__DATA SUPPLIED__:
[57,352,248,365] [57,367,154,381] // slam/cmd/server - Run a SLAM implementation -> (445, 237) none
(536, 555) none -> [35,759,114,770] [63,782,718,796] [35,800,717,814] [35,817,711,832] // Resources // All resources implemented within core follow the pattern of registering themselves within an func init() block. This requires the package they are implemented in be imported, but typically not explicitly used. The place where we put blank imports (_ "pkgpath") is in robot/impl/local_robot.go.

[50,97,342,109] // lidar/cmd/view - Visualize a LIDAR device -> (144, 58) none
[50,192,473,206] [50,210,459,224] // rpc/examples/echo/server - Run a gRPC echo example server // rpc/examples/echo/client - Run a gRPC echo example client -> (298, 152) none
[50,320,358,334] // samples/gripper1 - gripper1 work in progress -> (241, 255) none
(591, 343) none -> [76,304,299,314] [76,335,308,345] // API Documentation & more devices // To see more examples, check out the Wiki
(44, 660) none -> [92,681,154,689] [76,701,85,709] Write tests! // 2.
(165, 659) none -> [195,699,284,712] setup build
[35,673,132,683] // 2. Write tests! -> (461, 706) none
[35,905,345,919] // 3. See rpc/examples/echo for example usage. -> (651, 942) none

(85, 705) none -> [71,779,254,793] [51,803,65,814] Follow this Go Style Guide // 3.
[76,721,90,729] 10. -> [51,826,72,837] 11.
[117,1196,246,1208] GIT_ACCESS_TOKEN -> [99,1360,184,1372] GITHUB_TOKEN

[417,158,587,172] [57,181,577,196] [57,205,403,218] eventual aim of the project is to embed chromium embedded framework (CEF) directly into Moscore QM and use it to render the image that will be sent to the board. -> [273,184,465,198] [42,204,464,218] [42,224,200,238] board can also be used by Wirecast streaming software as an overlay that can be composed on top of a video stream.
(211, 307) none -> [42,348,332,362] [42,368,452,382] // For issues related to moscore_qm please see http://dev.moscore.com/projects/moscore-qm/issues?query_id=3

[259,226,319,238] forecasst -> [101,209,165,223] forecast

__JOB__:
Would you please repeat exactly the lines above, starting at the line with "[35,673,132,683] // 2." and stopping at the line with "[117,1196,246,1208] GIT_ACCESS_TOKEN ->", both included?

__SOLUTION TO THIS TASK__:
[35,673,132,683] // 2. Write tests! -> (461, 706) none
[35,905,345,919] // 3. See rpc/examples/echo for example usage. -> (651, 942) none

(85, 705) none -> [71,779,254,793] [51,803,65,814] Follow this Go Style Guide // 3.
[76,721,90,729] 10. -> [51,826,72,837] 11.
[117,1196,246,1208] GIT_ACCESS_TOKEN -> [99,1360,184,1372] GITHUB_TOKEN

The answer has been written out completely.